Тьму, которая укрывала мир тех далеких дней, сейчас даже трудно вообразить. Ночное небо нависало тогда над землей непроницаемым черно-эбеновым пологом в игольных проколах звезд и туманной рекой Млечного Пути, чей бледный свет был таким привычным и неизменным, что британцы называли его даже Уотлин Стрит по имени их Римской дороги. По мерцавшему гобелену неба медленно проплывала луна. Под полной луной даже самая крохотная земная травинка сияла. Шла на убыль луна, превращаясь в тонкий серпик, или скрывалась за облаками, и человек уже не мог увидеть собственной вытянутой руки.
Это царство ночи не мог развеять свет, зажженный человеком. Птица, летящая по ночному небу над Европой, могла бы увидеть лишь неподвижные черные и серые тени, покоящиеся на безлюдной, замершей до утра земле. Лишь прибрежные маяки неверными, мигающими точками пробивались сквозь плотную тьму. Изредка в глубине городов мелькала редкая цепочка факелов, обозначающая путь ночного шествия. Ни уличных фонарей, ни освещенных окон.

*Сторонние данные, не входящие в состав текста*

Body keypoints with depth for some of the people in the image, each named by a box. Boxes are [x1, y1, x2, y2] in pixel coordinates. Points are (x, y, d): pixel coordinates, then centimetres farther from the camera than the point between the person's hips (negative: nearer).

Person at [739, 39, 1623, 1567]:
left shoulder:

А что же люди в своих жилищах? В королевских дворцах и богатых домах зажигались свечи из пчелиного воска или из быстро тающего сала — прозрачного животного жира, чаще всего бараньего. Жир этот плавился и быстро обнажал фитиль, который очень часто приходилось подрезать. Но у бедных людей не было и этого. Они пользовались маленькими коптилками — полыми глиняными или бронзовыми сосудами, наполненными рыбьим жиром, оливковым маслом, в котором плавали фитили из скрученной пеньки. Коптилки эти дурно пахли, чадили, закапывали все вокруг жирными брызгами и быстро гасли по мере того, как кончалось масло. Встречались и тростниковые лампы. Устраивались они просто — очищенную трубочку тростника окунали в жир и укрепляли в неком подобии клещей.

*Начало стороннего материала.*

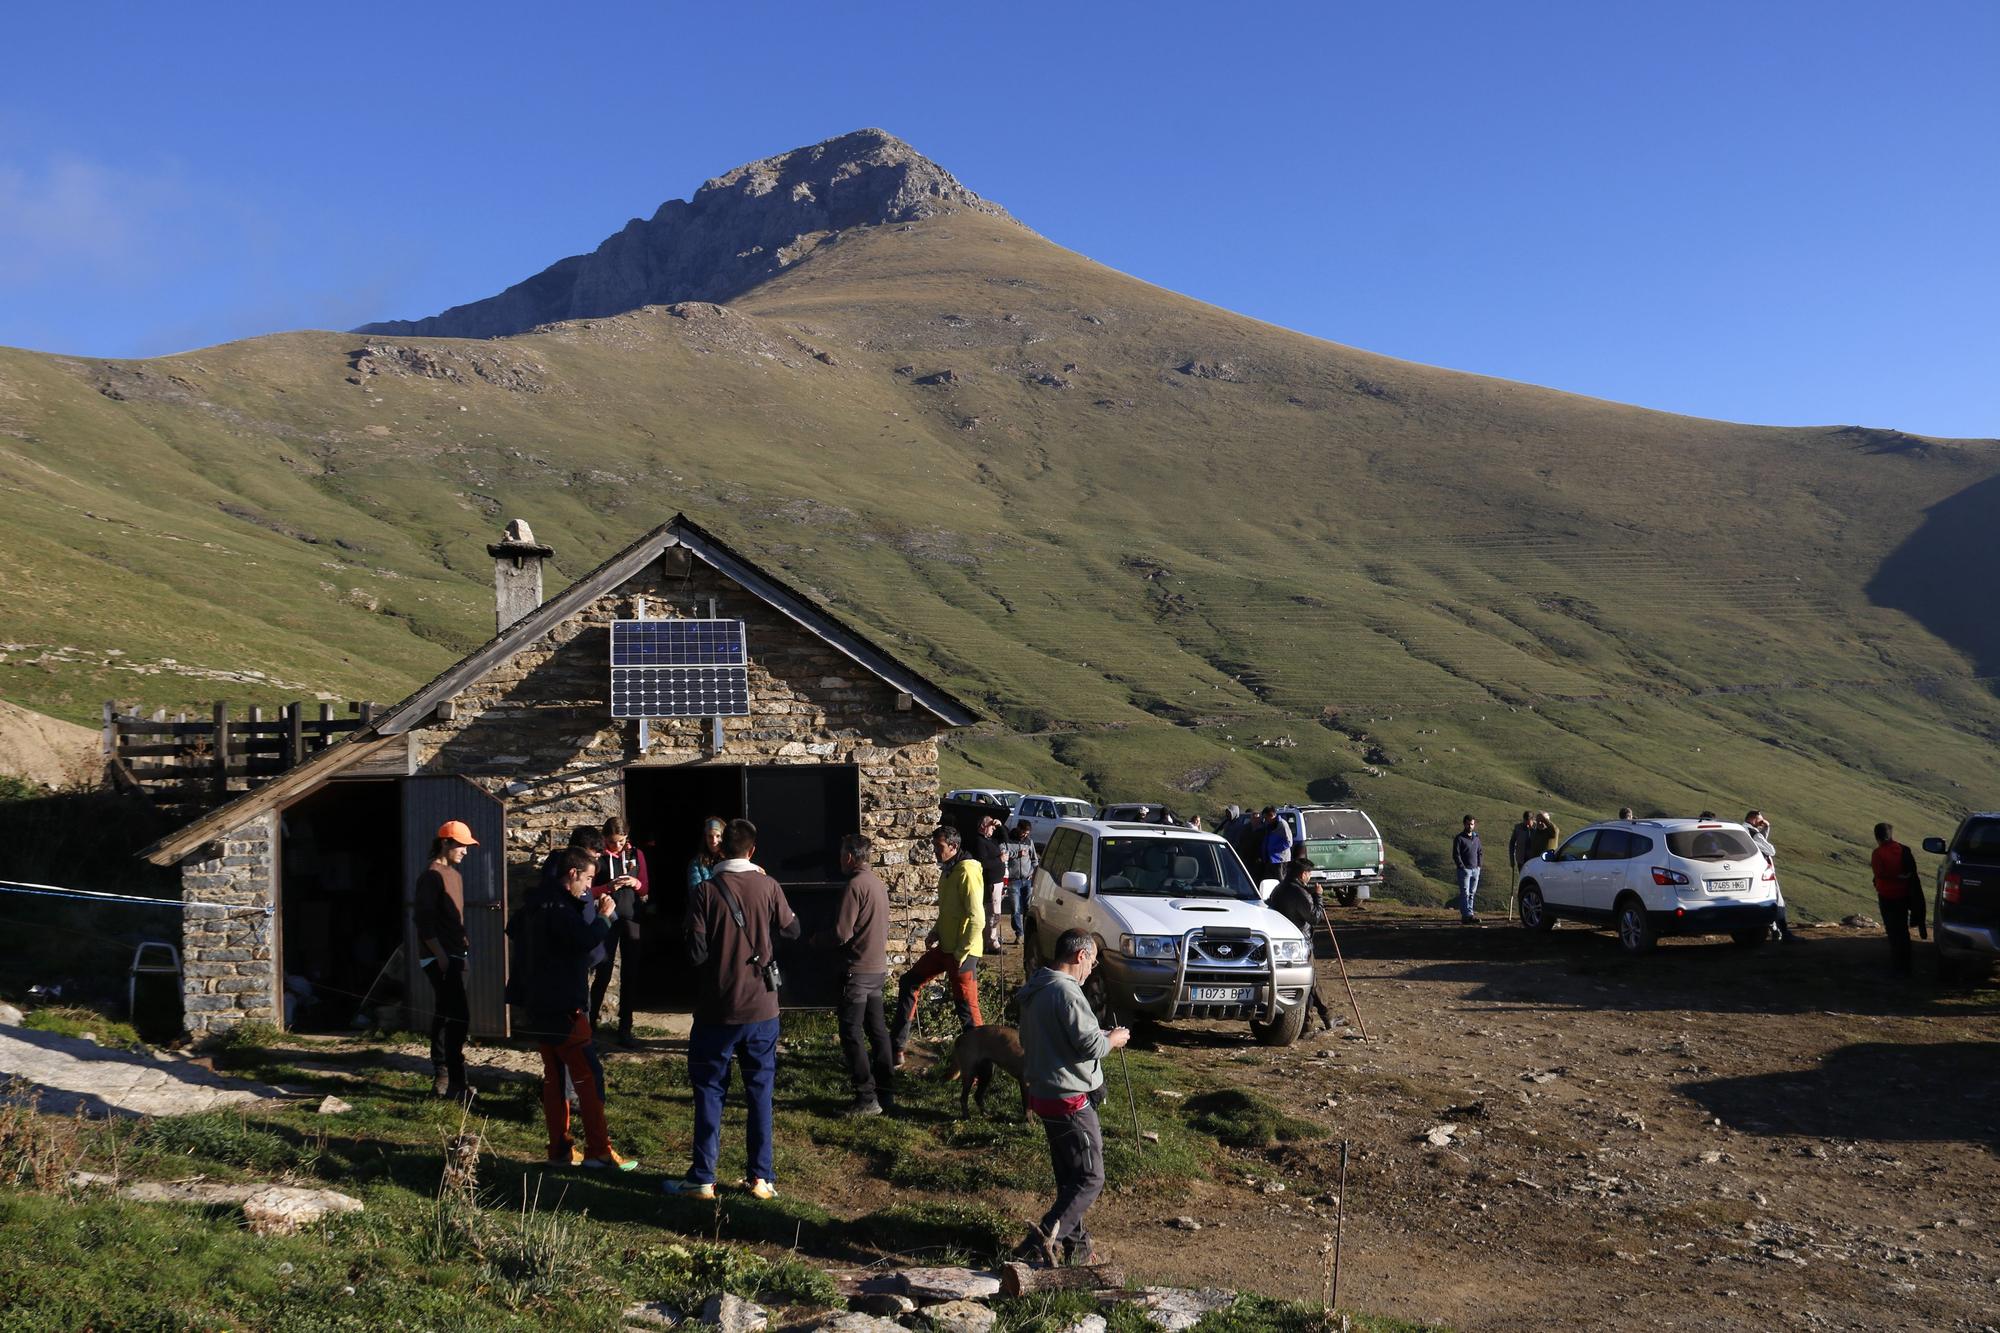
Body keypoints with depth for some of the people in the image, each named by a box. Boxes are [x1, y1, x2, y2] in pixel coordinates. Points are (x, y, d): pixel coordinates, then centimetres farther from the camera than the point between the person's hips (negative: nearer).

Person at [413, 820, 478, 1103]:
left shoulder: (455, 875, 16)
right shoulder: (432, 876, -14)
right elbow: (424, 920, -19)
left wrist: (464, 944, 14)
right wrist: (440, 955, -21)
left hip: (452, 957, 10)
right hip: (439, 958, -10)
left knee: (444, 1016, 13)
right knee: (459, 1016, -12)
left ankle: (440, 1079, 20)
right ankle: (455, 1084, -10)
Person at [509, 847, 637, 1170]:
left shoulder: (538, 903, 12)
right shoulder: (559, 908, -18)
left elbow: (513, 929, 32)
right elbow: (586, 939, -32)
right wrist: (603, 916, -15)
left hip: (537, 1006, 10)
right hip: (562, 1007, -10)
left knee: (554, 1076, 13)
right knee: (589, 1077, -5)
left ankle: (559, 1149, 17)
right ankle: (599, 1152, -5)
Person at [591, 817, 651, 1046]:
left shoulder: (636, 855, 5)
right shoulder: (598, 857, -3)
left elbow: (645, 889, 10)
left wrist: (635, 883, -11)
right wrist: (609, 887, -18)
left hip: (632, 919, 3)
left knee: (630, 975, 4)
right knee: (603, 974, -3)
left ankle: (625, 1028, 11)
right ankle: (591, 1021, 14)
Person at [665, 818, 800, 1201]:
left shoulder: (704, 893, -10)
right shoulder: (768, 887, -5)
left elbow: (696, 953, -12)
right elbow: (792, 930, 8)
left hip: (717, 1010, -1)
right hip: (762, 1008, 2)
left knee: (709, 1091, 8)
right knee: (760, 1091, 10)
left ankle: (702, 1179, 10)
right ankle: (761, 1177, 12)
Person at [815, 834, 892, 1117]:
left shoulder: (855, 885, -17)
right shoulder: (878, 884, 11)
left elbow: (841, 932, -18)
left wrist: (817, 939, -1)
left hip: (858, 970, -9)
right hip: (878, 968, 9)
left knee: (852, 1035, -4)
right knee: (877, 1031, 14)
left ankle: (866, 1099, -5)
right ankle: (883, 1092, 19)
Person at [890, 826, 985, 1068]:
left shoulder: (966, 872, -18)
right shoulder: (947, 871, 12)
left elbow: (977, 919, -23)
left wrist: (961, 953, -20)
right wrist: (935, 933, 9)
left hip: (962, 953, -10)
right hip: (944, 948, 10)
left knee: (967, 1007, -3)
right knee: (908, 982, 14)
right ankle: (896, 1048, 21)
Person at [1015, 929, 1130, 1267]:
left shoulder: (1035, 990, 11)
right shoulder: (1066, 992, -21)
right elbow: (1090, 1045, -22)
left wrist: (1100, 1036, 19)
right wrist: (1113, 1039, -2)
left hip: (1044, 1094, 10)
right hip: (1070, 1101, -10)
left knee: (1068, 1176, 18)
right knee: (1090, 1179, -4)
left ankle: (1074, 1243, 26)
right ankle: (1042, 1241, -12)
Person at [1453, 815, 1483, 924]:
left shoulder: (1476, 837, 15)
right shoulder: (1459, 838, -4)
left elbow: (1480, 853, 21)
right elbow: (1456, 854, -8)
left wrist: (1479, 865, 8)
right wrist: (1462, 866, -13)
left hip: (1475, 870, 6)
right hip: (1464, 869, -6)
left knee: (1472, 893, 5)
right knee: (1465, 893, -10)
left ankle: (1465, 916, 7)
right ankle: (1468, 914, -15)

Все эти приспособления и слабые светильники дарили лишь ничтожные блеклые язычки пламени, которые легко поглощала обширная, всеобъемлющая ночь. И большинство людей, как только гас естественный дневной свет, предпочитали бессмысленной и бесполезной борьбе с ночью — сон.

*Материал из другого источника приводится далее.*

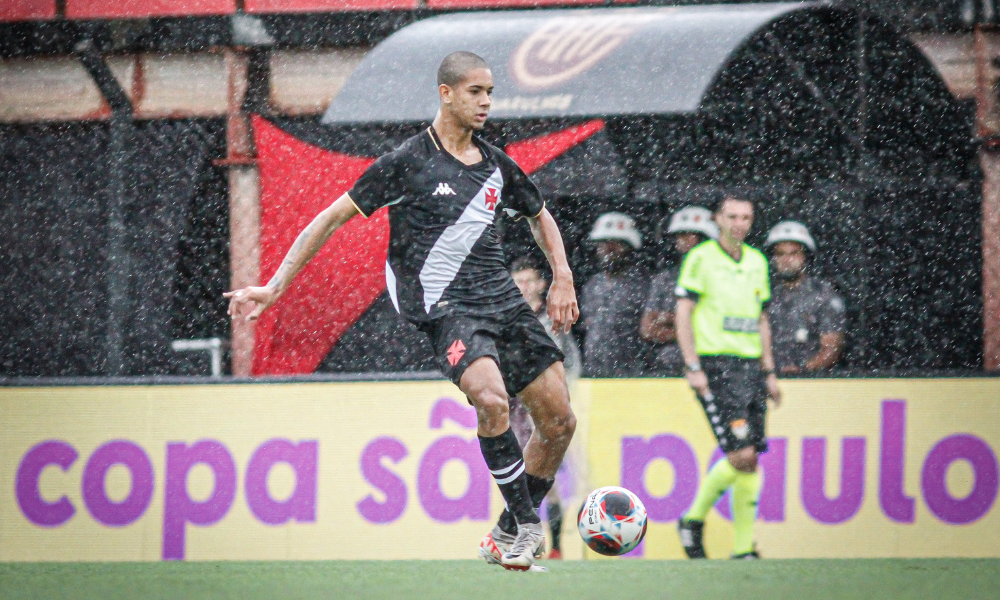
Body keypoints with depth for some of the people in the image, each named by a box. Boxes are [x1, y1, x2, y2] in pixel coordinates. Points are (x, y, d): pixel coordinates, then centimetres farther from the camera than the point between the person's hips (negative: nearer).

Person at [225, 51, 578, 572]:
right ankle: (525, 527, -18)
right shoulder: (408, 162, -4)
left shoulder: (496, 165, 12)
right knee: (492, 399, -31)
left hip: (504, 301, 6)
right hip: (444, 307, -6)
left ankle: (510, 538, 17)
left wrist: (562, 276, 18)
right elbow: (334, 217, -2)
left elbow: (539, 216, 32)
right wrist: (275, 286, -6)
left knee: (559, 421, 1)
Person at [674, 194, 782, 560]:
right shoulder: (700, 258, -3)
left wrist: (769, 372, 17)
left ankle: (744, 547, 5)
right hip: (715, 367, -6)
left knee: (751, 461, 1)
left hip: (750, 367, 6)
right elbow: (683, 316, -5)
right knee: (741, 454, -15)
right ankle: (693, 520, 3)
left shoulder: (756, 262, 15)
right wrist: (693, 367, -13)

И все же находились люди, которые отваживались в ночные часы путешествовать по пустынным дорогам. Были это и купцы, которые спешили на ярмарки и рынки с вереницей мулов и тележек, груженных шерстью, кожами и всякими другими товарами. Были это и трубадуры, жонглеры, менестрели, странствовавшие от одного богатого двора к другому. Были это и солдаты, устало плетущиеся с очередной войны, каких в те времена было бесконечное множество. Были это и пилигримы в украшенных гирляндами свинцовых или оловянных брошей плащах, увешанные этими сувенирами из дальних храмов с головы до ног. Каких только храмов, соборов и монастырей не повидали они — и собор Вальсингамской Божьей Матери в Англии, и храм Святого Якова в далекой Испании, и еще великое множество других. Все эти путешественники пересекали суровые, отдаленные страны, горы, пустыни, леса. Они попирали ногами остатки древних римских дорог, превратившихся со временем в полуразрушенные и заброшенные проселки, где не могли разминуться человек и телега, запряженная парой волов. Разбросанные по просторам земли мелкие деревушки и редкие крестьянские усадьбы соединялись одна с другой целой сетью дорог, дорожек, тропинок, многие из которых были не шире человеческой ладони. В дождливую или снежную погоду дороги эти становились непроходимыми. Но в хорошую погоду путник проходил и двадцать миль в день.